▸ **Trecho do documento**
"""

Eleito em janeiro de 1920 (quando Modigliani estava morrendo no Hôpital de la Charité), o novo presidente já vinha dando sinais de uma mente instável e errática. Um conluio de ministros e senadores promovera Paul Deschanel, em detrimento de Clemenceau, numa manobra política para impedir que “O Tigre” fosse eleito para o mais alto cargo do país. O obscuro Deschanel foi eleito presidente, mas nunca pôde recuperar-se de todo de sua inesperada vitória sobre o temível herói francês, Clemenceau. As observações e o comportamento de Deschanel nas recepções públicas tornaram-se cada vez mais bizarras. Na embaixada britânica, ele fez propostas tão extravagantes que os diplomatas pensaram que estivesse bêbado. Após um discurso, assim que um grupo de alunas o presenteou com um buquê, Deschanel passou a jogar as flores, uma a uma, de volta para elas. Numa perturbadora ocasião, ele se afastou de uma delegação oficial para abraçar uma árvore à beira do caminho.

"""

▸ **Exercício 1**
Passe para o inglês esta frase do trecho sobre Paul Deschanel: "Na embaixada britânica, ele fez propostas tão extravagantes que os diplomatas pensaram que estivesse bêbado."
▸ **Exercício 2**
Continue o trecho sobre Paul Deschanel a partir da última frase dele.
O material que vem depois do trecho não é necessário.

(Entradas do conjunto de dados)
"""

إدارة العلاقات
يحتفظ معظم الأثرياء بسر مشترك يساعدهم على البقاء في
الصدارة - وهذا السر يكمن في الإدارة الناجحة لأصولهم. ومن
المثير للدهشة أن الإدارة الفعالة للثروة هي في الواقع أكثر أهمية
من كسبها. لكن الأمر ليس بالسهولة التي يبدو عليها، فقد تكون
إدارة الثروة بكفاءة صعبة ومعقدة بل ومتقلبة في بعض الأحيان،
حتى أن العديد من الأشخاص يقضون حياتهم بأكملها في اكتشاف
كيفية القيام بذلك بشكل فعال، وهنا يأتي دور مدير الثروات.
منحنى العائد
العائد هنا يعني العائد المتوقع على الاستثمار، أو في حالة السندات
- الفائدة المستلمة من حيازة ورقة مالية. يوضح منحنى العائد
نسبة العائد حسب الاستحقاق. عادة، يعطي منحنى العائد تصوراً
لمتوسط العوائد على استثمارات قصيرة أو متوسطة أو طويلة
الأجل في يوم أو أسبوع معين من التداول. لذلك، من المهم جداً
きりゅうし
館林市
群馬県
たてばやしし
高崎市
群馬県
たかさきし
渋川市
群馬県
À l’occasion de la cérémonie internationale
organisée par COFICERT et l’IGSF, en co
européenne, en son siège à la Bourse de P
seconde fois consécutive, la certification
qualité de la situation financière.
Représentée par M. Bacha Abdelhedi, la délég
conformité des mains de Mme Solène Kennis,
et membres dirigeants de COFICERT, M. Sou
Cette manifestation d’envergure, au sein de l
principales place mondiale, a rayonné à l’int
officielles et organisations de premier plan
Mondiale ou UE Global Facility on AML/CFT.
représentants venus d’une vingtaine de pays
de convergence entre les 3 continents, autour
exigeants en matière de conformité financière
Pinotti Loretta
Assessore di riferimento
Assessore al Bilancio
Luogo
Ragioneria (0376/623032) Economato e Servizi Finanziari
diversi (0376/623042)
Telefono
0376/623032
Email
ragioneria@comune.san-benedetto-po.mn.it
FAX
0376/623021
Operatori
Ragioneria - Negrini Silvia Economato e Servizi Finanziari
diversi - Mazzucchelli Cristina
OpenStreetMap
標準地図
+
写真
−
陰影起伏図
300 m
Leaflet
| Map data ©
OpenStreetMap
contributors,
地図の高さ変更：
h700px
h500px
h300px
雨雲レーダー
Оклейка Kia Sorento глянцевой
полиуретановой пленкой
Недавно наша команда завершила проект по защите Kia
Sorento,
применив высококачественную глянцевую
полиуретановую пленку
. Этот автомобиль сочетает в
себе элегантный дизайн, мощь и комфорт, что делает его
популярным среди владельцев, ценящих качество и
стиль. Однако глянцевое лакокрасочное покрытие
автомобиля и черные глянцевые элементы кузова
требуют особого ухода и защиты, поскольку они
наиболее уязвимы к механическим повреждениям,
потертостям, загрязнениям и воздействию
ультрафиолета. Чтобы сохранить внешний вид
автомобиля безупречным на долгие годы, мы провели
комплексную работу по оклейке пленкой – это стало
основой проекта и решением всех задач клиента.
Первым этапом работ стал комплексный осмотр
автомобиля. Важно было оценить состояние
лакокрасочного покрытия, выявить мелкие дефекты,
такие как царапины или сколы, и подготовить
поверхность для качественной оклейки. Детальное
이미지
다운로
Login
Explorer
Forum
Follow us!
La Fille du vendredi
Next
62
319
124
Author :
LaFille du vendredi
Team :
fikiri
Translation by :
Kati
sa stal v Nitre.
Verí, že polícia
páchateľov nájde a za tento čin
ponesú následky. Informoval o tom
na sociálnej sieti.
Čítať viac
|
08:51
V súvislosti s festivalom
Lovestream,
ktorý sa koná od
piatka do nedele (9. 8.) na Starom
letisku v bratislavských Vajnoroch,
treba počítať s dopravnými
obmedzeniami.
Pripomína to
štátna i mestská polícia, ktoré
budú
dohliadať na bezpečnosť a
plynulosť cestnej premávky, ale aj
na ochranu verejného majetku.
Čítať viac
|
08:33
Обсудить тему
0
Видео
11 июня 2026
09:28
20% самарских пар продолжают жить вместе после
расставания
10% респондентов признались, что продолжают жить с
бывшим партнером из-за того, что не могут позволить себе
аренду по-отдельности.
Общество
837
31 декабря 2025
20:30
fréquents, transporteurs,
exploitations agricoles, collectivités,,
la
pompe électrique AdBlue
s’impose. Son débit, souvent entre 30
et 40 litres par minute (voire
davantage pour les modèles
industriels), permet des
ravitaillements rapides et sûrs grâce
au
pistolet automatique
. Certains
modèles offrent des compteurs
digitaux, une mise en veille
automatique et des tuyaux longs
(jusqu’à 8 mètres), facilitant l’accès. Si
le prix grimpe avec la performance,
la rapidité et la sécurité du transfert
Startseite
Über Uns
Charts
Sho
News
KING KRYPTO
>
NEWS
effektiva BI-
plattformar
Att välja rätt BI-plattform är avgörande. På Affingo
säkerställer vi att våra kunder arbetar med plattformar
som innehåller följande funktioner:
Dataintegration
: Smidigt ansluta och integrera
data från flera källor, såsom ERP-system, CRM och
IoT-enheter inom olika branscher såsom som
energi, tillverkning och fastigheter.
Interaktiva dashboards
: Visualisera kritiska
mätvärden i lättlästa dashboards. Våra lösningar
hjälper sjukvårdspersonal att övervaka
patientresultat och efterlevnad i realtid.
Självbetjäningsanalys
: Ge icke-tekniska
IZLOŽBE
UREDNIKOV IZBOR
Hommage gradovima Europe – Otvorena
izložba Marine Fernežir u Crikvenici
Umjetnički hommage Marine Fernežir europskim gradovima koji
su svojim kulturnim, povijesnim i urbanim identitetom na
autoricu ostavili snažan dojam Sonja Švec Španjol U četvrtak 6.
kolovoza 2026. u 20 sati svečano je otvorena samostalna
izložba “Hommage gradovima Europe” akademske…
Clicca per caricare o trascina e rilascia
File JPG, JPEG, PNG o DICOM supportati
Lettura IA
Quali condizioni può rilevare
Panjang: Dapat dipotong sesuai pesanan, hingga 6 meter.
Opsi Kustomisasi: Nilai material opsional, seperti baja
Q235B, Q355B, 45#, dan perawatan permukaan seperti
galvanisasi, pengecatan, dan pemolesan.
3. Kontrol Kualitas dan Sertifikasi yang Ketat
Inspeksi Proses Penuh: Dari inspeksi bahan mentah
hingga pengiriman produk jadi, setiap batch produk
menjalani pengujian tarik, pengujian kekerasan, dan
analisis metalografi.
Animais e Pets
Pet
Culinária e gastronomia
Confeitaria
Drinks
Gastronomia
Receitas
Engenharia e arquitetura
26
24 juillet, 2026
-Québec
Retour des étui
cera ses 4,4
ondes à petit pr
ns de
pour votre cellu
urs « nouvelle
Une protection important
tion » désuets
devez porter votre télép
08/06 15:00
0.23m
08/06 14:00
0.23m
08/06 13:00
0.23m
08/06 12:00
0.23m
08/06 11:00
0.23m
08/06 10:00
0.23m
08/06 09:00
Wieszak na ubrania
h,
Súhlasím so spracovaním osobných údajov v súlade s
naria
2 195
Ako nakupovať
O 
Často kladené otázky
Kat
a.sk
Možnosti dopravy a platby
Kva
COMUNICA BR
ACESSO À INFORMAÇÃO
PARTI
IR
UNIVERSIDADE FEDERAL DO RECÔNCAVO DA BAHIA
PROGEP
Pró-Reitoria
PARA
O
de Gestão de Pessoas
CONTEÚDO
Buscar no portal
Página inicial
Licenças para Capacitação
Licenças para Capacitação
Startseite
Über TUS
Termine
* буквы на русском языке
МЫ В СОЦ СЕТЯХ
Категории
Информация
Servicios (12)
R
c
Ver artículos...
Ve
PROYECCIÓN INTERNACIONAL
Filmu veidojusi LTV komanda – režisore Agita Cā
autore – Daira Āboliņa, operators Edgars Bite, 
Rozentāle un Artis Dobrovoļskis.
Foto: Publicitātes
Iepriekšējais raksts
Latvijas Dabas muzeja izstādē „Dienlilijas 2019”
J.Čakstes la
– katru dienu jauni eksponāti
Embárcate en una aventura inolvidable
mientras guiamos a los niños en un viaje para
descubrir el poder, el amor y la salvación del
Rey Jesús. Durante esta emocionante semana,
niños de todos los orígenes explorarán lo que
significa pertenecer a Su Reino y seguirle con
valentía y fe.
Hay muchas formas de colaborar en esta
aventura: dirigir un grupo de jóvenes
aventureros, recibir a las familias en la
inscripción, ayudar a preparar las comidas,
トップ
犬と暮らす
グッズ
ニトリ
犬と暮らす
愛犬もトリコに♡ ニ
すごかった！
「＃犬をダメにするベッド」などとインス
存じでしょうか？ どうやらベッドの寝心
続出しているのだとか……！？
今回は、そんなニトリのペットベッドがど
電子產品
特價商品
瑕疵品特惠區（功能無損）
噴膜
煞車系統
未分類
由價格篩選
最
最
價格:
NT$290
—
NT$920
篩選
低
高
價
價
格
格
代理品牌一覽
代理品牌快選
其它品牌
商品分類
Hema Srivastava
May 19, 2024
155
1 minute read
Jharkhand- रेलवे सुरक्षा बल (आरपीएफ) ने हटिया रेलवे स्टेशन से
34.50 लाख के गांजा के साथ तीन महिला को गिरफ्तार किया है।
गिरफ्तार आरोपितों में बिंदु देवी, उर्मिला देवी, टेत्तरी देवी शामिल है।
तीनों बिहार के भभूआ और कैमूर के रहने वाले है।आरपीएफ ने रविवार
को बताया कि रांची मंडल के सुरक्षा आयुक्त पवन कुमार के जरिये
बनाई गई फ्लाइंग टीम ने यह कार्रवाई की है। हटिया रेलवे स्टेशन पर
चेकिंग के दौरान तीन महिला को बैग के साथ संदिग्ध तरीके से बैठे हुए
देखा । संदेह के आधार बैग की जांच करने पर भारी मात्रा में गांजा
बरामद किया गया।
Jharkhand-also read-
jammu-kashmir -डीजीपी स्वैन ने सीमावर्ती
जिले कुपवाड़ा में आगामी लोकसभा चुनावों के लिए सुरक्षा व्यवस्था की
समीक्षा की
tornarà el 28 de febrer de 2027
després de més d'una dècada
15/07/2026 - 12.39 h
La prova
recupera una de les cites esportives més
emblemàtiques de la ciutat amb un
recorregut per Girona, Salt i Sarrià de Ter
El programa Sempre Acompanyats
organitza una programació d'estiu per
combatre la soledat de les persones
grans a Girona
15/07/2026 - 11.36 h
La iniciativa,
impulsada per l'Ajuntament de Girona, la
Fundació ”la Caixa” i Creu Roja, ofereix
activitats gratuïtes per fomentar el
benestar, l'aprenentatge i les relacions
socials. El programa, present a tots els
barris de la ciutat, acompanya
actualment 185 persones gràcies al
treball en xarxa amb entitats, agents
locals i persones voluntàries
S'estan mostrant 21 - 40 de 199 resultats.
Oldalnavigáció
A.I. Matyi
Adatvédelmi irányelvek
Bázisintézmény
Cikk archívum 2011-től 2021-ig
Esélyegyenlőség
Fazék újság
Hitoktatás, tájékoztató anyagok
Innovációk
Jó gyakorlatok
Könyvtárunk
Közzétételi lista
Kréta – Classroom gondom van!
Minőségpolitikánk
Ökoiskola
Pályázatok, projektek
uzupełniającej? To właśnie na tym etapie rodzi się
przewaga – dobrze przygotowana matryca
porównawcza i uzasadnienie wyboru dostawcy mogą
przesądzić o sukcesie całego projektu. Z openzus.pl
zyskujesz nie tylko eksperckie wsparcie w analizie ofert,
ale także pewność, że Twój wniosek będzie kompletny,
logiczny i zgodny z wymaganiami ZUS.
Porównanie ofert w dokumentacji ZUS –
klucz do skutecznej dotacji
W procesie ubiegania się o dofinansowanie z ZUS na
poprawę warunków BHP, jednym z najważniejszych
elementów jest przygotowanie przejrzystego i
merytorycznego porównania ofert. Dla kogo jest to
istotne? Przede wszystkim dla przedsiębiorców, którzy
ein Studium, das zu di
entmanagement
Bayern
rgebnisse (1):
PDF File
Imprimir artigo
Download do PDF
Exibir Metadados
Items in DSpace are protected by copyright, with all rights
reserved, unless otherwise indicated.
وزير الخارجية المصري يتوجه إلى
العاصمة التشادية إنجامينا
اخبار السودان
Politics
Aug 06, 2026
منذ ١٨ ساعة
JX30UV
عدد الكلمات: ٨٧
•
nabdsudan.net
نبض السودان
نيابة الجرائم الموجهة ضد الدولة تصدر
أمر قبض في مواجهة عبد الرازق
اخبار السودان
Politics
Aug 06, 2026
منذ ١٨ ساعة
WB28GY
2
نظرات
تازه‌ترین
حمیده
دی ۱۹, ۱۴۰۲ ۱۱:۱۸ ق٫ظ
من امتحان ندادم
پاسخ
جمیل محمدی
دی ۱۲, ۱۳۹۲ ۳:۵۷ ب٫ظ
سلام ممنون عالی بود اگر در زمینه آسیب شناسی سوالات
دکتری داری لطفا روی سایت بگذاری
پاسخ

"""

▸ **Resposta do exercício 1**
At the British embassy, he made such extravagant proposals that the diplomats thought he was drunk.

▸ **Resposta do exercício 2**
Depois do episódio do trem presidencial, Deschanel mudou-se para o Chateau de Rambouillet, fugindo da capital e das pressões do cargo no Elysée. Certa manhã, afastou-se da árida ordem dos assuntos numa reunião de trabalho – impulso até bem natural – em direção à beira tentadora de um lago, de onde, todo vestido, adentrou pela água. Seu criado de quarto viu-o em apuros no lago e mergulhou atrás.
No outono, a breve passagem de Deschanel pelo poder chegou ao fim em Malmaison, uma instituição nos arredores de Paris para o tratamento de distúrbios nervosos. Em 23 de setembro, Millerand tornou-se o novo presidente da República.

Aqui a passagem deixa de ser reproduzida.